In this blog post, we are going to have a quick look at how you can access Azure Log Analytics data using Azure Arc for Servers. The Azure Log Analytics agent was developed for management across virtual machines in any cloud, on-premises machines, and those monitored by System Center Operations Manager. The Windows and Linux agents send collected data from different sources to your Log Analytics workspace in Azure Monitor, as well as any unique logs or metrics as defined in a monitoring solution. When you want to access these logs and run queries against these logs, you will need to have access to the Azure Log Analytics workspace. However, in many cases, you don’t want everyone having access to the full workspace. Azure Arc for Servers provides RBAC access to log data collected by the Log Analytics agent, stored in the Log Analytics workspace the machine is registered.
Introducing Azure Arc
For customers who want to simplify complex and distributed environments across on-premises, edge and multicloud, Azure Arc enables deployment of Azure services anywhere and extends Azure management to any infrastructure.
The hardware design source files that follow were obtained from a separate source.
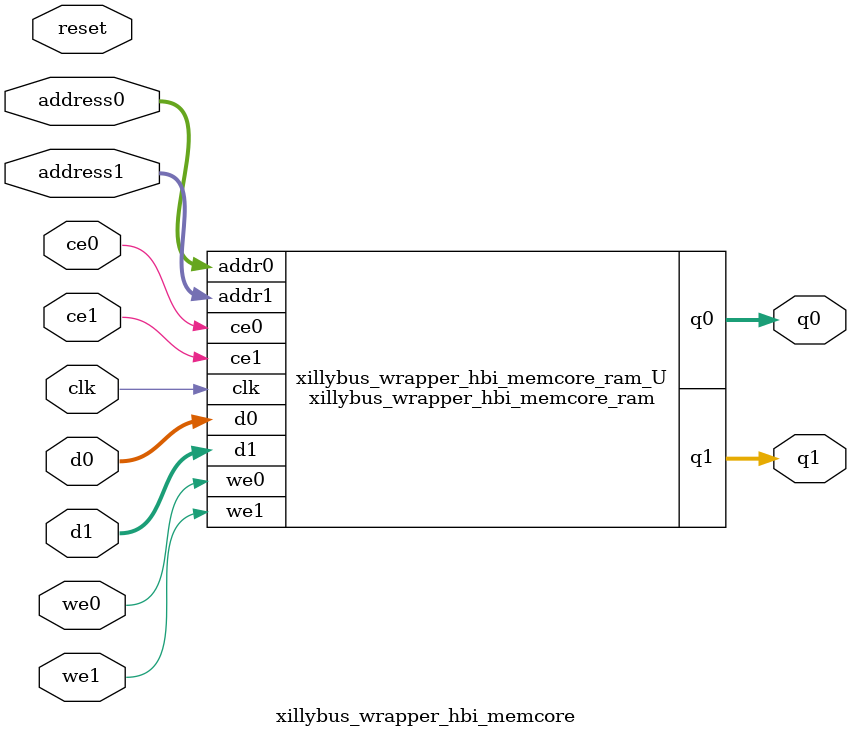
<source format=v>

`timescale 1 ns / 1 ps
module xillybus_wrapper_hbi_memcore_ram (addr0, ce0, d0, we0, q0, addr1, ce1, d1, we1, q1,  clk);

parameter DWIDTH = 8;
parameter AWIDTH = 12;
parameter MEM_SIZE = 4096;

input[AWIDTH-1:0] addr0;
input ce0;
input[DWIDTH-1:0] d0;
input we0;
output reg[DWIDTH-1:0] q0;
input[AWIDTH-1:0] addr1;
input ce1;
input[DWIDTH-1:0] d1;
input we1;
output reg[DWIDTH-1:0] q1;
input clk;

(* ram_style = "block" *)reg [DWIDTH-1:0] ram[0:MEM_SIZE-1];




always @(posedge clk)  
begin 
    if (ce0) 
    begin
        if (we0) 
        begin 
            ram[addr0] <= d0; 
            q0 <= d0;
        end 
        else 
            q0 <= ram[addr0];
    end
end


always @(posedge clk)  
begin 
    if (ce1) 
    begin
        if (we1) 
        begin 
            ram[addr1] <= d1; 
            q1 <= d1;
        end 
        else 
            q1 <= ram[addr1];
    end
end


endmodule


`timescale 1 ns / 1 ps
module xillybus_wrapper_hbi_memcore(
    reset,
    clk,
    address0,
    ce0,
    we0,
    d0,
    q0,
    address1,
    ce1,
    we1,
    d1,
    q1);

parameter DataWidth = 32'd8;
parameter AddressRange = 32'd4096;
parameter AddressWidth = 32'd12;
input reset;
input clk;
input[AddressWidth - 1:0] address0;
input ce0;
input we0;
input[DataWidth - 1:0] d0;
output[DataWidth - 1:0] q0;
input[AddressWidth - 1:0] address1;
input ce1;
input we1;
input[DataWidth - 1:0] d1;
output[DataWidth - 1:0] q1;



xillybus_wrapper_hbi_memcore_ram xillybus_wrapper_hbi_memcore_ram_U(
    .clk( clk ),
    .addr0( address0 ),
    .ce0( ce0 ),
    .d0( d0 ),
    .we0( we0 ),
    .q0( q0 ),
    .addr1( address1 ),
    .ce1( ce1 ),
    .d1( d1 ),
    .we1( we1 ),
    .q1( q1 ));

endmodule


</source>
Learn more about Azure Arc here.
How to enable Log Analytics for Azure Arc Enabled Servers
To enable log collection, you will need to install the Microsoft Monitoring Agent (MMA) on your Azure Arc enabled server. You can do this manually for Windows and Linux machines, or you can use the new extension for Azure Arc enabled servers. If you already have the MMA agent installed, you can start using logs in Azure Arc immediately.
After you have installed the agent, it can take a couple of minutes until the log data shows up in the Azure Log Analytics workspace. After the logs are collected in the workspace, you can access them with Azure Arc.
Now you can run queries using the Keyword Query Language (KQL) as you would in the Azure Log Analytics workspace, but limited to the logs for that specific server.
Conclusion
With Azure Arc for Servers, we can use role-based access controls to logs from a specific server running on-prem or at another cloud provider, without having access to all the logs in the log analytics workspace.
You can learn more about how Azure Arc provides you with cloud-native management technologies for your hybrid cloud environment here, and you can find the documentation for Azure Arc enabled servers on Microsoft Docs.
If you have any questions or comments, feel free to leave a comment below.
Tags: Analytics, Arc, Azure, Azure Arc, Azure Monitor, Cloud, Hybrid, Hybrid Cloud, Log, Log Analytics, Logs, Management, Microsoft, MMA, Server, Workspace Last modified: July 13, 2020
I’ve got some on-prem VMs already reporting to Azure Security Center by onboarding them with the Log Analytics agent. I was expecting them to show up in Azure Arc but they don’t :(
Is the LA agent different to the MMA agent? I imagine it is, so I’ll need to also install the MMA agent.
Do you know if I should be concerned about the existing LA agent? Should I remove it or leave it installed? I couldn’t find any specific documentation on it.